Task to complete: Give back the entries that follow exactly as written. Any picture gets left out.
-------- Input --------
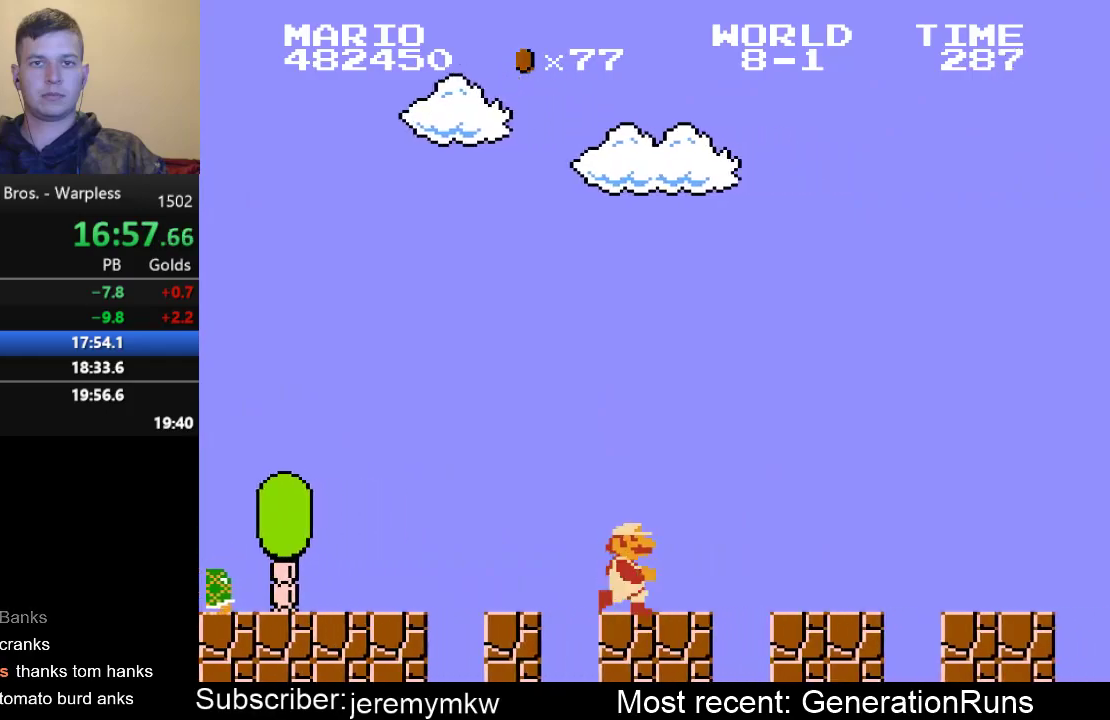
{"buttons": ["B", "DPAD_RIGHT"], "events": []}
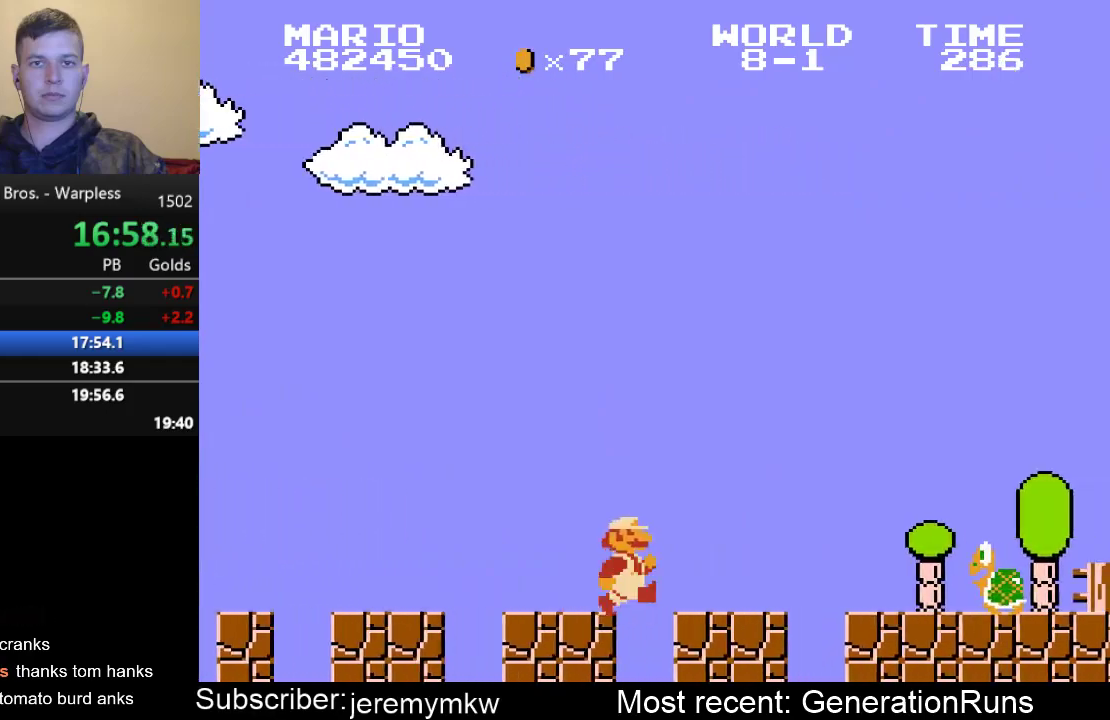
{"buttons": ["B", "DPAD_RIGHT"], "events": [[167, "A", "down"], [367, "A", "up"]]}
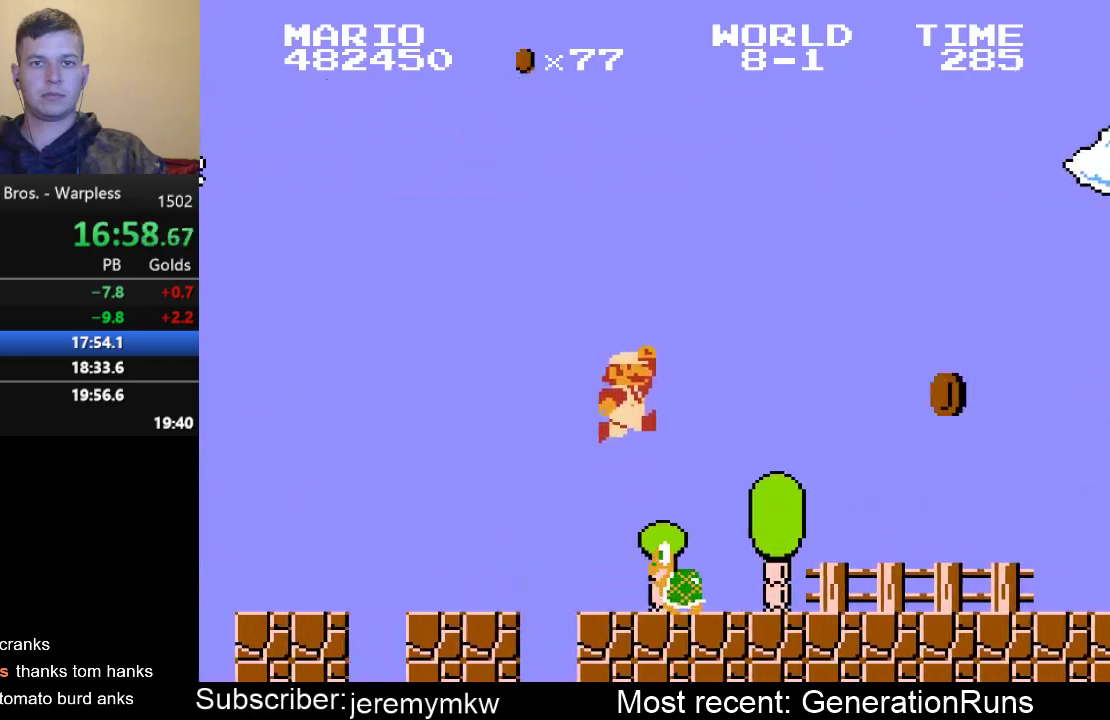
{"buttons": ["B", "DPAD_RIGHT"], "events": []}
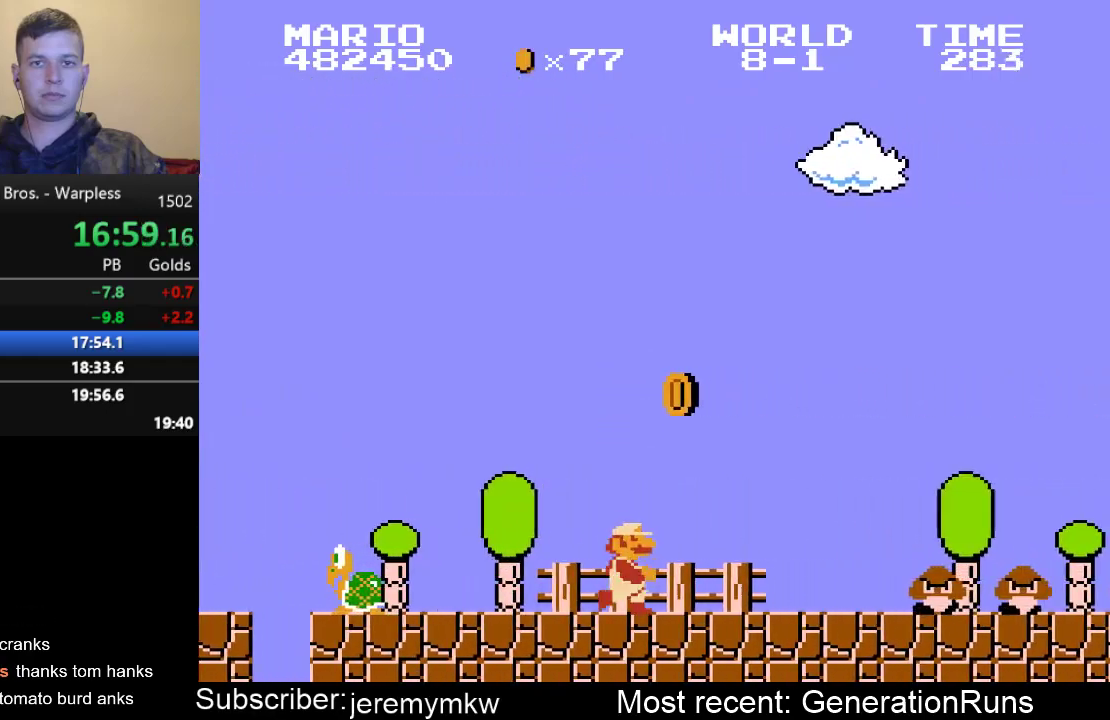
{"buttons": ["B", "DPAD_RIGHT"], "events": [[150, "A", "down"], [450, "A", "up"]]}
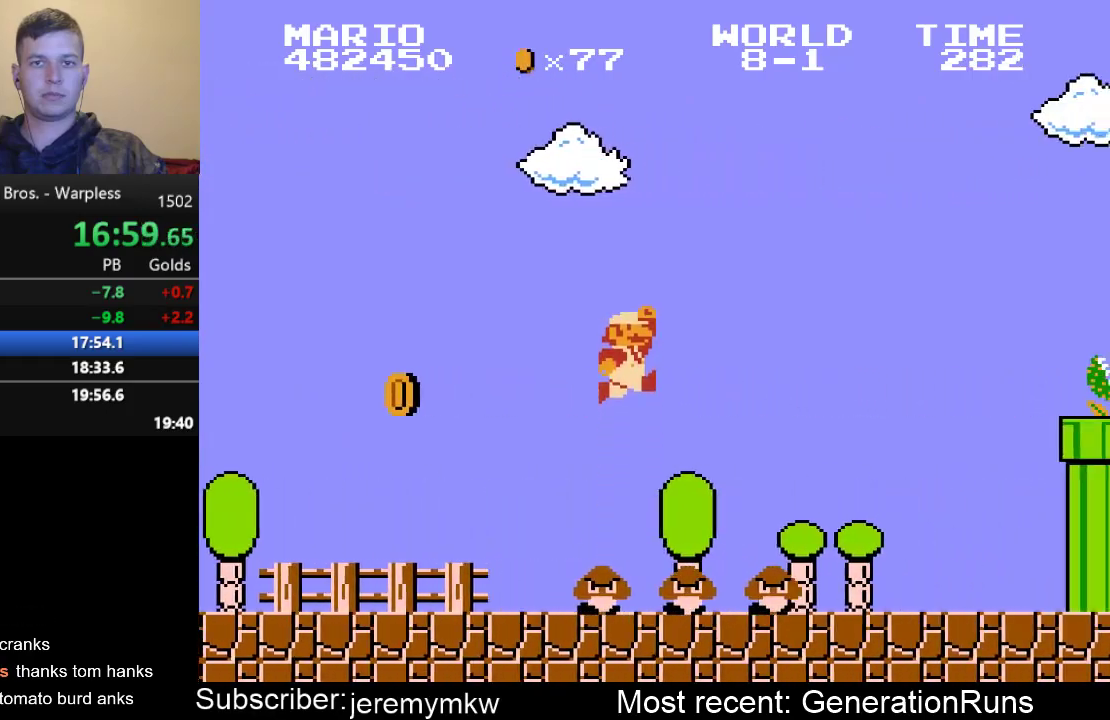
{"buttons": ["A", "DPAD_RIGHT"], "events": [[450, "A", "down"], [483, "B", "up"]]}
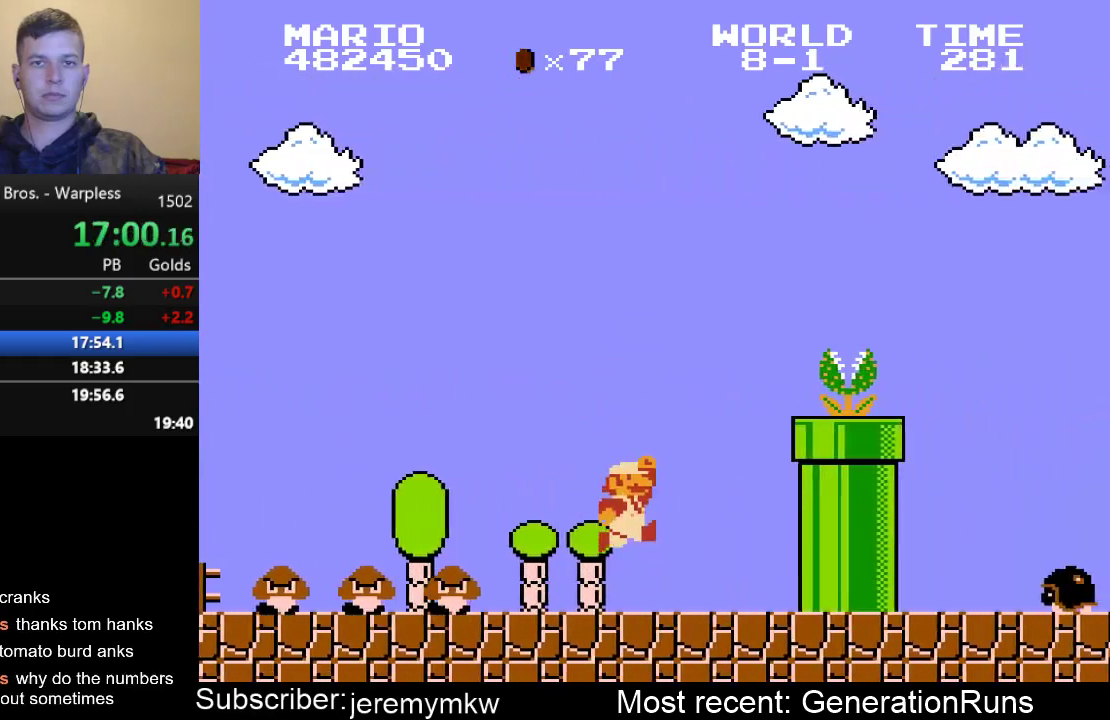
{"buttons": ["A", "B", "DPAD_RIGHT"], "events": [[217, "B", "down"], [250, "A", "up"], [483, "A", "down"]]}
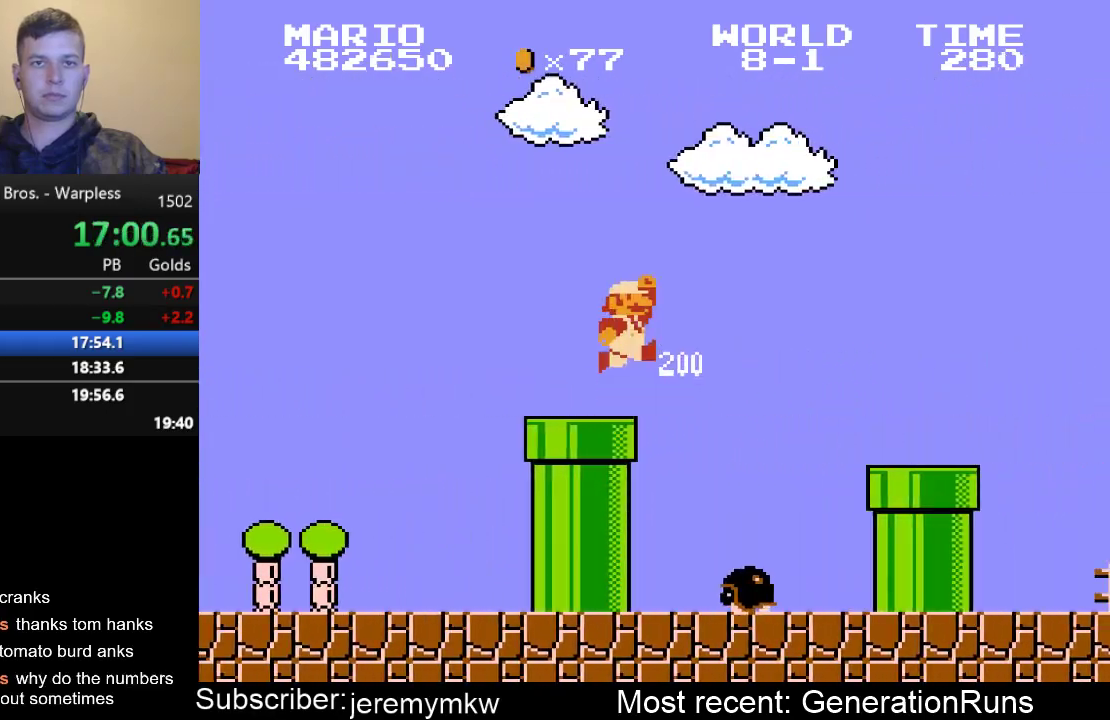
{"buttons": ["B", "DPAD_RIGHT"], "events": [[250, "A", "up"]]}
--------
Solved exercise:
{"buttons": ["B", "DPAD_RIGHT"], "events": []}
{"buttons": ["B", "DPAD_RIGHT"], "events": [[167, "A", "down"], [367, "A", "up"]]}
{"buttons": ["B", "DPAD_RIGHT"], "events": []}
{"buttons": ["B", "DPAD_RIGHT"], "events": [[150, "A", "down"], [450, "A", "up"]]}
{"buttons": ["A", "DPAD_RIGHT"], "events": [[450, "A", "down"], [483, "B", "up"]]}
{"buttons": ["A", "B", "DPAD_RIGHT"], "events": [[217, "B", "down"], [250, "A", "up"], [483, "A", "down"]]}
{"buttons": ["B", "DPAD_RIGHT"], "events": [[250, "A", "up"]]}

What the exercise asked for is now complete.